TASK DETAILS: Pictures aside, every line of the listing should be given again exactly.

INFORMATION SHOWN:
=== Section Start ===

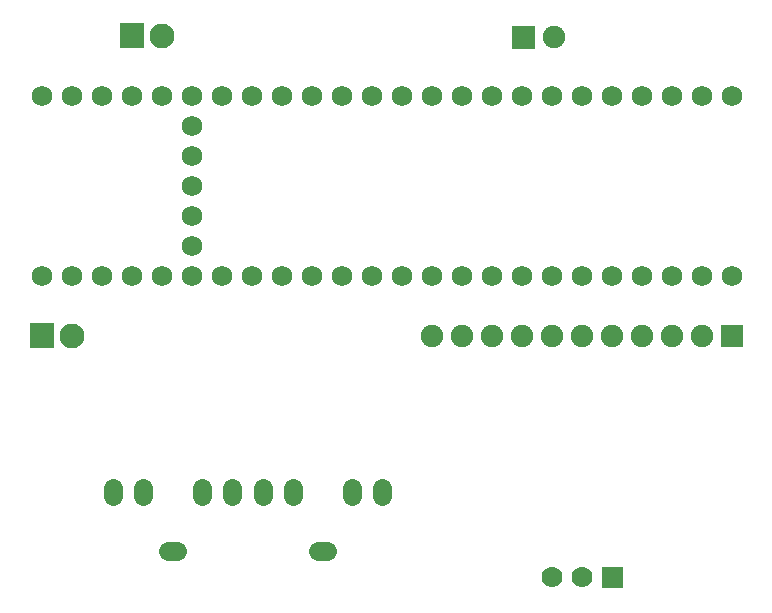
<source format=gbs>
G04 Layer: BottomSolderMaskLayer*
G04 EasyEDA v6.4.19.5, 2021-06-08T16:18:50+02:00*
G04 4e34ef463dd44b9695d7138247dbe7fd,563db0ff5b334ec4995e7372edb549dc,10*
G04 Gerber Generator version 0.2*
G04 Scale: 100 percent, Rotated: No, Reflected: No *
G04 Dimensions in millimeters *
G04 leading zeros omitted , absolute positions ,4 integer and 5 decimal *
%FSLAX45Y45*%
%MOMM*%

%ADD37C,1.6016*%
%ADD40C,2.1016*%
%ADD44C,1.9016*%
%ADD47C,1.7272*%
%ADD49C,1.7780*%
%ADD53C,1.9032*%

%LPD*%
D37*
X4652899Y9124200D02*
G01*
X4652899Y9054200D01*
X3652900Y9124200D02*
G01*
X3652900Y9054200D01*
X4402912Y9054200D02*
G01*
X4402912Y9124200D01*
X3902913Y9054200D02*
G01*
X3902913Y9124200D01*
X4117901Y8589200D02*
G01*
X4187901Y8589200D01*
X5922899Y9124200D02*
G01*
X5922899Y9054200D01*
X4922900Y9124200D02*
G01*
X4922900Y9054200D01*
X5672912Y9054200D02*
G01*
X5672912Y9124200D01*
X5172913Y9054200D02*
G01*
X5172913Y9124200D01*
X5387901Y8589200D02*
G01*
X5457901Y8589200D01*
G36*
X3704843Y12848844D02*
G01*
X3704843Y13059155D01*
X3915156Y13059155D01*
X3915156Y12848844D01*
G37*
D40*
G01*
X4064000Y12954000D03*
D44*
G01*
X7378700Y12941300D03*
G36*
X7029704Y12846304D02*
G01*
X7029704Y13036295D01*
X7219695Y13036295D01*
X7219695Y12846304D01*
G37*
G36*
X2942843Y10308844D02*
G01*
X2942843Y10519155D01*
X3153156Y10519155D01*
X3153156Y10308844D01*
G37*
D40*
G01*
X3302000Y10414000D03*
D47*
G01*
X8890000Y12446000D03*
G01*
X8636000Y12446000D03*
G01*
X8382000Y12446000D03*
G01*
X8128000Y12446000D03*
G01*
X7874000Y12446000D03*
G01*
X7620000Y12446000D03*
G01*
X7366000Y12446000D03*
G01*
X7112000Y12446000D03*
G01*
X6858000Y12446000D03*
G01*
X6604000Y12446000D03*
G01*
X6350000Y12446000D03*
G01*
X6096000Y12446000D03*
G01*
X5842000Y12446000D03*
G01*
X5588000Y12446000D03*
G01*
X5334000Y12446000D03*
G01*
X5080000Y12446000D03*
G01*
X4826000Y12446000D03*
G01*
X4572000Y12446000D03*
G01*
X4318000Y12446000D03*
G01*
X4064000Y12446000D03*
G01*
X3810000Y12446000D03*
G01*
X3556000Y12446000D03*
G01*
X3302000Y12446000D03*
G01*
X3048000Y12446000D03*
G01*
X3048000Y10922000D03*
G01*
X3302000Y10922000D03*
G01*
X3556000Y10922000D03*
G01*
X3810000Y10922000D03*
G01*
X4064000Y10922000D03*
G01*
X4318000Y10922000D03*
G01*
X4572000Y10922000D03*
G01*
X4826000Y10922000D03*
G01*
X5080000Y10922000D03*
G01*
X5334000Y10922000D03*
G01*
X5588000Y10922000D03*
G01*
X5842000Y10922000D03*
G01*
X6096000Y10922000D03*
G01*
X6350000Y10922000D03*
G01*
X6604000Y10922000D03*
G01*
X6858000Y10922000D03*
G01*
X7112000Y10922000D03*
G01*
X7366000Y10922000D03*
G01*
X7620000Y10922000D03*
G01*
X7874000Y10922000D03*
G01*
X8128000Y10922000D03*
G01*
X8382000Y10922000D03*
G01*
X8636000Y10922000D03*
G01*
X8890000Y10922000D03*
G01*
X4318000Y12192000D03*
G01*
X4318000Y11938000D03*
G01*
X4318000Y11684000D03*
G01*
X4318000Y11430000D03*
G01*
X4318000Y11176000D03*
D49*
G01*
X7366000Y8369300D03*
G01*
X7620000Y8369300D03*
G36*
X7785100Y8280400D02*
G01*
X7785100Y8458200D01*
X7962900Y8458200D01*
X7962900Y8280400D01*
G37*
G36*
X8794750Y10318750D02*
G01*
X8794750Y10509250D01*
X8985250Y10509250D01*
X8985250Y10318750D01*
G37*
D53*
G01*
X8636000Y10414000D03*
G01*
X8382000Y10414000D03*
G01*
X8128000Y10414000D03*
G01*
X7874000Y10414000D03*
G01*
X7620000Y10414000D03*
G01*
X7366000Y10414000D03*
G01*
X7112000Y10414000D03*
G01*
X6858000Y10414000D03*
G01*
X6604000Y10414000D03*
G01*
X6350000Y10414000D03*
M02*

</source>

=== Section End ===

ANSWER BELOW:
<source format=gbs>
G04 Layer: BottomSolderMaskLayer*
G04 EasyEDA v6.4.19.5, 2021-06-08T16:18:50+02:00*
G04 4e34ef463dd44b9695d7138247dbe7fd,563db0ff5b334ec4995e7372edb549dc,10*
G04 Gerber Generator version 0.2*
G04 Scale: 100 percent, Rotated: No, Reflected: No *
G04 Dimensions in millimeters *
G04 leading zeros omitted , absolute positions ,4 integer and 5 decimal *
%FSLAX45Y45*%
%MOMM*%

%ADD37C,1.6016*%
%ADD40C,2.1016*%
%ADD44C,1.9016*%
%ADD47C,1.7272*%
%ADD49C,1.7780*%
%ADD53C,1.9032*%

%LPD*%
D37*
X4652899Y9124200D02*
G01*
X4652899Y9054200D01*
X3652900Y9124200D02*
G01*
X3652900Y9054200D01*
X4402912Y9054200D02*
G01*
X4402912Y9124200D01*
X3902913Y9054200D02*
G01*
X3902913Y9124200D01*
X4117901Y8589200D02*
G01*
X4187901Y8589200D01*
X5922899Y9124200D02*
G01*
X5922899Y9054200D01*
X4922900Y9124200D02*
G01*
X4922900Y9054200D01*
X5672912Y9054200D02*
G01*
X5672912Y9124200D01*
X5172913Y9054200D02*
G01*
X5172913Y9124200D01*
X5387901Y8589200D02*
G01*
X5457901Y8589200D01*
G36*
X3704843Y12848844D02*
G01*
X3704843Y13059155D01*
X3915156Y13059155D01*
X3915156Y12848844D01*
G37*
D40*
G01*
X4064000Y12954000D03*
D44*
G01*
X7378700Y12941300D03*
G36*
X7029704Y12846304D02*
G01*
X7029704Y13036295D01*
X7219695Y13036295D01*
X7219695Y12846304D01*
G37*
G36*
X2942843Y10308844D02*
G01*
X2942843Y10519155D01*
X3153156Y10519155D01*
X3153156Y10308844D01*
G37*
D40*
G01*
X3302000Y10414000D03*
D47*
G01*
X8890000Y12446000D03*
G01*
X8636000Y12446000D03*
G01*
X8382000Y12446000D03*
G01*
X8128000Y12446000D03*
G01*
X7874000Y12446000D03*
G01*
X7620000Y12446000D03*
G01*
X7366000Y12446000D03*
G01*
X7112000Y12446000D03*
G01*
X6858000Y12446000D03*
G01*
X6604000Y12446000D03*
G01*
X6350000Y12446000D03*
G01*
X6096000Y12446000D03*
G01*
X5842000Y12446000D03*
G01*
X5588000Y12446000D03*
G01*
X5334000Y12446000D03*
G01*
X5080000Y12446000D03*
G01*
X4826000Y12446000D03*
G01*
X4572000Y12446000D03*
G01*
X4318000Y12446000D03*
G01*
X4064000Y12446000D03*
G01*
X3810000Y12446000D03*
G01*
X3556000Y12446000D03*
G01*
X3302000Y12446000D03*
G01*
X3048000Y12446000D03*
G01*
X3048000Y10922000D03*
G01*
X3302000Y10922000D03*
G01*
X3556000Y10922000D03*
G01*
X3810000Y10922000D03*
G01*
X4064000Y10922000D03*
G01*
X4318000Y10922000D03*
G01*
X4572000Y10922000D03*
G01*
X4826000Y10922000D03*
G01*
X5080000Y10922000D03*
G01*
X5334000Y10922000D03*
G01*
X5588000Y10922000D03*
G01*
X5842000Y10922000D03*
G01*
X6096000Y10922000D03*
G01*
X6350000Y10922000D03*
G01*
X6604000Y10922000D03*
G01*
X6858000Y10922000D03*
G01*
X7112000Y10922000D03*
G01*
X7366000Y10922000D03*
G01*
X7620000Y10922000D03*
G01*
X7874000Y10922000D03*
G01*
X8128000Y10922000D03*
G01*
X8382000Y10922000D03*
G01*
X8636000Y10922000D03*
G01*
X8890000Y10922000D03*
G01*
X4318000Y12192000D03*
G01*
X4318000Y11938000D03*
G01*
X4318000Y11684000D03*
G01*
X4318000Y11430000D03*
G01*
X4318000Y11176000D03*
D49*
G01*
X7366000Y8369300D03*
G01*
X7620000Y8369300D03*
G36*
X7785100Y8280400D02*
G01*
X7785100Y8458200D01*
X7962900Y8458200D01*
X7962900Y8280400D01*
G37*
G36*
X8794750Y10318750D02*
G01*
X8794750Y10509250D01*
X8985250Y10509250D01*
X8985250Y10318750D01*
G37*
D53*
G01*
X8636000Y10414000D03*
G01*
X8382000Y10414000D03*
G01*
X8128000Y10414000D03*
G01*
X7874000Y10414000D03*
G01*
X7620000Y10414000D03*
G01*
X7366000Y10414000D03*
G01*
X7112000Y10414000D03*
G01*
X6858000Y10414000D03*
G01*
X6604000Y10414000D03*
G01*
X6350000Y10414000D03*
M02*

</source>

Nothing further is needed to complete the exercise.